O microbility, em inglês, seria pegar uma bicicleta até um local, voltar de Uber, ou pegar um patinete até o metrô. Faz até mais sentido do que sair com um veículo elétrico.

Você acha que a gente vai ver esse futuro das cidades eletrificadas ainda na nossa geração?

Sem dúvida. A gente vai ver isso daqui 20 anos em São Paulo. Há 20 anos ninguém tinha celular. As transições são rápidas. O carro a combustão vai ficar caro e talvez será de colecionador. O elétrico, mais barato com novas tecnologias combinadas. [Hoje] você lembra que as pessoas fumavam no avião e fica pensando: como isso era possível?
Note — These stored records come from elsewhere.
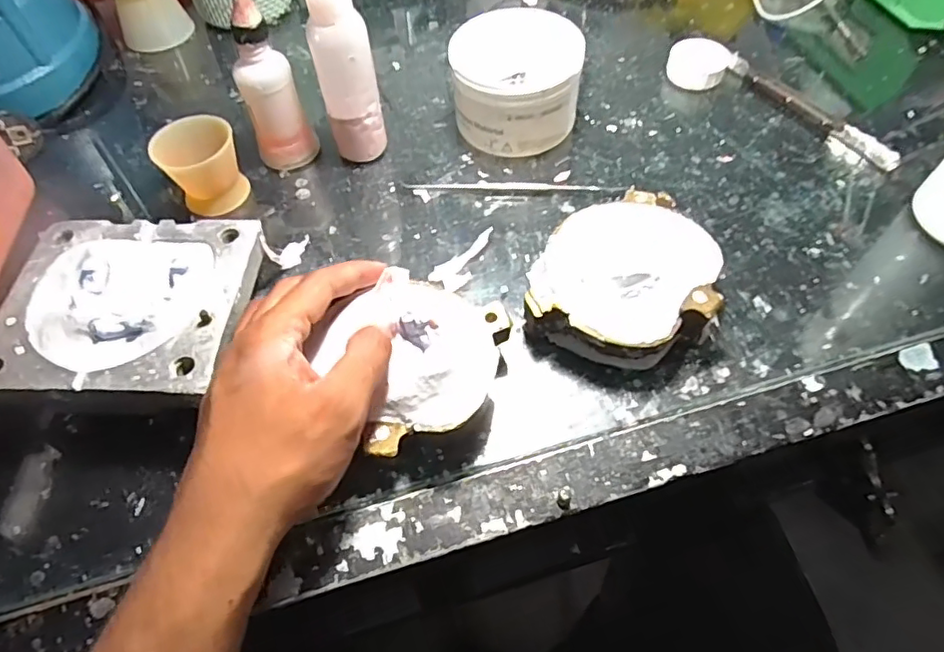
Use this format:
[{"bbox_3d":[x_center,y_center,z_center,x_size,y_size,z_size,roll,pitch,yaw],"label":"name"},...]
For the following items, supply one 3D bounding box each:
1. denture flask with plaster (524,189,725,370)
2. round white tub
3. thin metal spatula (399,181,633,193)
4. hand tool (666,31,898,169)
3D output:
[{"bbox_3d":[0.090,-0.030,0.339,0.102,0.038,0.112,-1,57,2],"label":"denture flask with plaster"},{"bbox_3d":[0.032,-0.174,0.416,0.089,0.069,0.081,-1,57,2],"label":"round white tub"},{"bbox_3d":[0.031,-0.099,0.405,0.156,0.004,0.008,1,57,3],"label":"thin metal spatula"},{"bbox_3d":[0.237,-0.175,0.442,0.045,0.019,0.185,-40,64,-21],"label":"hand tool"}]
Não tem mais volta.

Carl Bingham/LAT Images Carl Bingham/LAT Images

Lewis Hamilton tem defendido uma Fórmula 1 mais sustentável, mas o grande problema ainda é a logística. A Fórmula E resolveu esse problema?

Olha, 95% das emissões da Fórmula 1 são do transporte. Levar um carro de Abu Dhabi até o México e depois para a China consome muito mais recursos do que o próprio carro. Na Fórmula E, fizemos um calendário maior de provas. Tiramos o avião e mandamos de navio, que é um pouco mais eficiente. O sistema de recarga de carro já está pronto, para evitar locomoção para montar. O grande diferencial é que a Fórmula E tem uma tecnologia que vai ser usada no futuro. Se a gente desenvolver um veículo com mais autonomia, ele poderá ser usado como base para motores elétricos do mundo inteiro. Os motores da Fórmula 1 custam 1 milhão de euros e não vão chegar em carro de rua. O da Fórmula E custa sete mil dólares.